Davis reached out to jazz bassist, composer, and producer, Kabir Sehgal, and what started out as a project to help raise awareness about the DACA program, became an idea for an album, led by Daversa. In an interview with Variety, Sehgal, whose parents came to America from India, said "I was born and raised in America, I grew up knowing how important and integral immigrants were to the American experience." Davis added that the album, "will not only show that these DACA kids love America, but that they are talented musicians and singers, deserving of every chance they can get to see their artistic and professional dreams through".

"The choice to make a jazz record was not only an aesthetic one, but symbolic." stated Daversa, who is also chair of the studio music and jazz department at University of Miami's Frost School of Music. Together, the team located 53 Dreamers across 17 states willing to participate in the project.

==Recording and production==
The artists, ranging in age from 18 to mid-30s, came together in Miami to record on a single soundstage. Not every Dreamer on the album, which includes spoken-word interstitials in which each one shares about their backstory, is a professional-caliber musician, but all of them have something to say to the American people about the nation’s current immigration crisis. American Dreamers was sponsored by the albums' Executive ProducerTroy Carter, with money from Spotify, and relied on donated studio time at University of Miami, NYU and the Clive Davis Institute of Recorded Music.

==Track listing==
Credits taken from AllMusic.

| No. | Title | Writer(s) | Length |
|---|---|---|---|
| 1. | "Salvador" | John Daversa/Kabir Sehgal | 1:32 |
| 2. | "Living in America" | Dan Hartman/Charlie Midnight | 5:52 |
| 3. | "Saba" | John Daversa/Kabir Sehgal | 1:41 |
| 4. | "Don't Fence Me In" | Cole Porter | 4:43 |
| 5. | "Caliph" | Gene Coye/Jerry Watts, Jr./Zach Larmer/Kabir Sehgal | 1:35 |
| 6. | "Immigrant Song" | Jimmy Page/Robert Plant | 3:17 |
| 7. | "Daisy" | John Daversa/Kabir Sehgal | 1:07 |
| 8. | "Deportee (Plane Wreck at Los Gatos)" | Woody Guthrie/Martin Hoffman | 4:49 |
| 9. | "Denzel" | Kabir Sehgal | 1:25 |
| 10. | "Stars and Stripes Forever" | John Philip Sousa | 4:29 |
| 11. | "Alicia" | Murph Aucamp/Kabir Sehgal | 1:16 |
| 12. | "America" (from West Side Story) | Leonard Bernstein/Stephen Sondheim | 1:29 |
| 13. | "Juan Carlos" | Kabir Sehgal | 1:21 |
| 14. | "America the Beautiful" | Katharine Lee Bates/Samuel A. Ward | 4:39 |
| 15. | "Maria" | John Daversa/Kabir Sehgal | 0:54 |
| 16. | "All Is One" | John Daversa | 8:40 |
| 17. | "Edson" |  | 1:33 |
| 18. | "Red, White, and Remixed" | John Daversa/Kabir Sehgal | 3:27 |
| Total length: |  |  | 53:49 |

==Reception==
Matt Greenblatt with The Aquarian Weekly wrote, "This one almost made me cry. Their spoken-word intros before they perform are heartbreaking. They introduce themselves, their age, their instrument and their circumstances." Greenblatt went further to state that "It's a powerful statement of human understanding and empathy." Pablo Gorodi from the Associated Press wrote, "Daversa's talents are one of the keys making the album such a rewarding musical listen, as his arrangements expertly integrate the 'Dreamers talents with the big band and put exciting twists on several well-known tunes and a few originals."
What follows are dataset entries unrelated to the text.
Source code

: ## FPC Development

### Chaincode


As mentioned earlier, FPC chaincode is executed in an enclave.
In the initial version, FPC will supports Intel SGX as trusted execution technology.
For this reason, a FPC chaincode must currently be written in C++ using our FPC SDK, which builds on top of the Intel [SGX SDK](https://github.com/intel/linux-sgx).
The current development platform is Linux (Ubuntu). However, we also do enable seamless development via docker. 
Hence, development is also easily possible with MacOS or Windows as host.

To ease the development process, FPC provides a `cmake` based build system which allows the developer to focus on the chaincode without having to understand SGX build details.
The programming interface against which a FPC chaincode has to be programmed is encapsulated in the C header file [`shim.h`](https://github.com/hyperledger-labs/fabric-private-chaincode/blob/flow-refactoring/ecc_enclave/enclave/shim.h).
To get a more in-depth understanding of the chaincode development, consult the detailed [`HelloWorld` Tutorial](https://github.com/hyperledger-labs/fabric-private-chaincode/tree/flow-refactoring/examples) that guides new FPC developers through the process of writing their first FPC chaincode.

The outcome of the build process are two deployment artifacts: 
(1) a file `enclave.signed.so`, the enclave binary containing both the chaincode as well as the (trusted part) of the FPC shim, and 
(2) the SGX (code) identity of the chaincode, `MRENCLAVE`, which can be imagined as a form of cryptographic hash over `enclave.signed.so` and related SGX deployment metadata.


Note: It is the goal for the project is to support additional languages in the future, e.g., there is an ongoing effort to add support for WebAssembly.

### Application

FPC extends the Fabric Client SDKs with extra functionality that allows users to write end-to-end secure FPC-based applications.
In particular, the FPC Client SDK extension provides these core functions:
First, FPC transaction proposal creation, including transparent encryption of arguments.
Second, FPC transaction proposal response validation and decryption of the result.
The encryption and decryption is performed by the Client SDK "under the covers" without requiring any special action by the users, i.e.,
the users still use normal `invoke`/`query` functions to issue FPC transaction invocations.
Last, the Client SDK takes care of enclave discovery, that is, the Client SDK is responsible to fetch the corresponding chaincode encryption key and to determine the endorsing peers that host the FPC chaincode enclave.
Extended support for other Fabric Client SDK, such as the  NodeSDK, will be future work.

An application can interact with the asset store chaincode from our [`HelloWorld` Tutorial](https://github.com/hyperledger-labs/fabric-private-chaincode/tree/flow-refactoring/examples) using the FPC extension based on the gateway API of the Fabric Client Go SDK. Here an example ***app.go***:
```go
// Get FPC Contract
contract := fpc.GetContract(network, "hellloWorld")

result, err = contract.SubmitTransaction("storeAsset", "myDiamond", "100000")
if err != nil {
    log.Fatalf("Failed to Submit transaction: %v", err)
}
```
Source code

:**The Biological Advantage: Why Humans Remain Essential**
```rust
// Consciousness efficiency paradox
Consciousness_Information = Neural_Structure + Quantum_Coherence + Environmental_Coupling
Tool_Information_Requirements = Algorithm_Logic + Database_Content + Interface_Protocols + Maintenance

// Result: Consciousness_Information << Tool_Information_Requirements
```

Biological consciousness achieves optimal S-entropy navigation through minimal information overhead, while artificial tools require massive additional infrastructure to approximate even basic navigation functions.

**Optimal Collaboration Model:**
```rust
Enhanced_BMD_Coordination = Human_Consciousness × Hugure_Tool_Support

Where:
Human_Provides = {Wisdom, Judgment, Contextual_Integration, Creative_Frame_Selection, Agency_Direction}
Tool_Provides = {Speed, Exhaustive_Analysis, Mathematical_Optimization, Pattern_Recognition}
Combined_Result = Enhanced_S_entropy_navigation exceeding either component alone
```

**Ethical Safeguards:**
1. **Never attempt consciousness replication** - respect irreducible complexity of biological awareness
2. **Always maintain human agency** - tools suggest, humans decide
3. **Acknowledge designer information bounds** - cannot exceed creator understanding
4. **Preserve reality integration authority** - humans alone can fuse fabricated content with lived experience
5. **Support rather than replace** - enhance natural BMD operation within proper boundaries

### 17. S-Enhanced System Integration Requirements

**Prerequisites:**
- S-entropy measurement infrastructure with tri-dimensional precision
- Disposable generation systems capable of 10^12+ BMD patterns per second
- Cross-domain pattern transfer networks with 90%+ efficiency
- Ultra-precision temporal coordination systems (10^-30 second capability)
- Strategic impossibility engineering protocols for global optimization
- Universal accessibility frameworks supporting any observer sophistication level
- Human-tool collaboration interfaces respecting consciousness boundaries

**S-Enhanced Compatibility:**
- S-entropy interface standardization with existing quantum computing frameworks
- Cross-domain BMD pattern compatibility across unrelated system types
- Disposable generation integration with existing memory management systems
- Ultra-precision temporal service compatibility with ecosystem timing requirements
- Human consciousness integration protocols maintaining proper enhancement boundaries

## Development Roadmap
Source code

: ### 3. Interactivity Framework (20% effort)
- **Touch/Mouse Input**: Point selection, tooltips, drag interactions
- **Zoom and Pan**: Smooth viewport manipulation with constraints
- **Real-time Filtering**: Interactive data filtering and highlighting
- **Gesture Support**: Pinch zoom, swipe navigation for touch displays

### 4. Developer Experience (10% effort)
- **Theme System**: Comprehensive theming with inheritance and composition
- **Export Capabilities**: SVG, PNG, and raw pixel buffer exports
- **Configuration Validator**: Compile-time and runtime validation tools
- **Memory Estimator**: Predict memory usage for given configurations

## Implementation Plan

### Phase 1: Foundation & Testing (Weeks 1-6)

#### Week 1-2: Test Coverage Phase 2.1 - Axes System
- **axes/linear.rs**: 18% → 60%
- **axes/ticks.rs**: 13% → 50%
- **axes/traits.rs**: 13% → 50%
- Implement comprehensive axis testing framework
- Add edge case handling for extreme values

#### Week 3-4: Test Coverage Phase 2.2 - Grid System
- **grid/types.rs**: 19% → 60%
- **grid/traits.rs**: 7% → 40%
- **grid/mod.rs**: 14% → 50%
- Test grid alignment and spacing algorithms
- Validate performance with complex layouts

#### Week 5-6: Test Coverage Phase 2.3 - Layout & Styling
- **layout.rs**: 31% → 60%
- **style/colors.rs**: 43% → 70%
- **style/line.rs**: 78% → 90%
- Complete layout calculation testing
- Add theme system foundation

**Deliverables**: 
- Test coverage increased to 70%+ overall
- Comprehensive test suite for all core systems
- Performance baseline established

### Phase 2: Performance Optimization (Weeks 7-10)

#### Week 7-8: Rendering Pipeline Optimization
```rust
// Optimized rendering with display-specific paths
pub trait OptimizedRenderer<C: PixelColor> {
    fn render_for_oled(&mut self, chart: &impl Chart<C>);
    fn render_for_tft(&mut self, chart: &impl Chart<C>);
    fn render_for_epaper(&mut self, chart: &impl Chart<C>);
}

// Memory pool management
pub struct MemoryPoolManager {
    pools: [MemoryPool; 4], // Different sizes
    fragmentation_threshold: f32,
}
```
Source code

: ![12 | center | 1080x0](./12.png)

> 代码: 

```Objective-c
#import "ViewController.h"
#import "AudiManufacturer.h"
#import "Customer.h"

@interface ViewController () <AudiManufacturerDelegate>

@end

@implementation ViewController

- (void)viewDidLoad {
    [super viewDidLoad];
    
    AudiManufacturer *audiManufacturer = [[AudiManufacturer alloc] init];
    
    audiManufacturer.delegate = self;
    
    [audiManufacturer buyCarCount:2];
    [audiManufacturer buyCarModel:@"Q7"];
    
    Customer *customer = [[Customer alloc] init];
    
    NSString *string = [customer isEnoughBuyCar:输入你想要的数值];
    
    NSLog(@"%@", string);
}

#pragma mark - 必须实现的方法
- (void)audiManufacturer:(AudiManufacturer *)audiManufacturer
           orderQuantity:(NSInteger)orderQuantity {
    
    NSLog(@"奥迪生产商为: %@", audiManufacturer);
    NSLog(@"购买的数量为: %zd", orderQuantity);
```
Jazz Music Archives said American Dreamers is a great listen just to hear the young musician's stories, but you also get John Daversa's big band playing wild arrangements that can recall 'out-there' band arrangers such as Don Ellis, Anthony Braxton and Sun Ra. Most of the tracks are covers that have been completely re-arranged into fresh new pieces. George Harris of Jazz Weekly said, "While you may like this album more or less depending on your political spectrum, you can't help but appreciate John Daversa's ambitious musical project... A good soundtrack for an important debate."

The album won three Grammy Awards at the 61st Annual Grammy Awards: Best Large Jazz Ensemble Album, "Don't Fence Me In" won in the Best Improvised Jazz Solo category, and "Stars and Stripes Forever" won in the Best Arrangement, Instrumental or A Cappella category.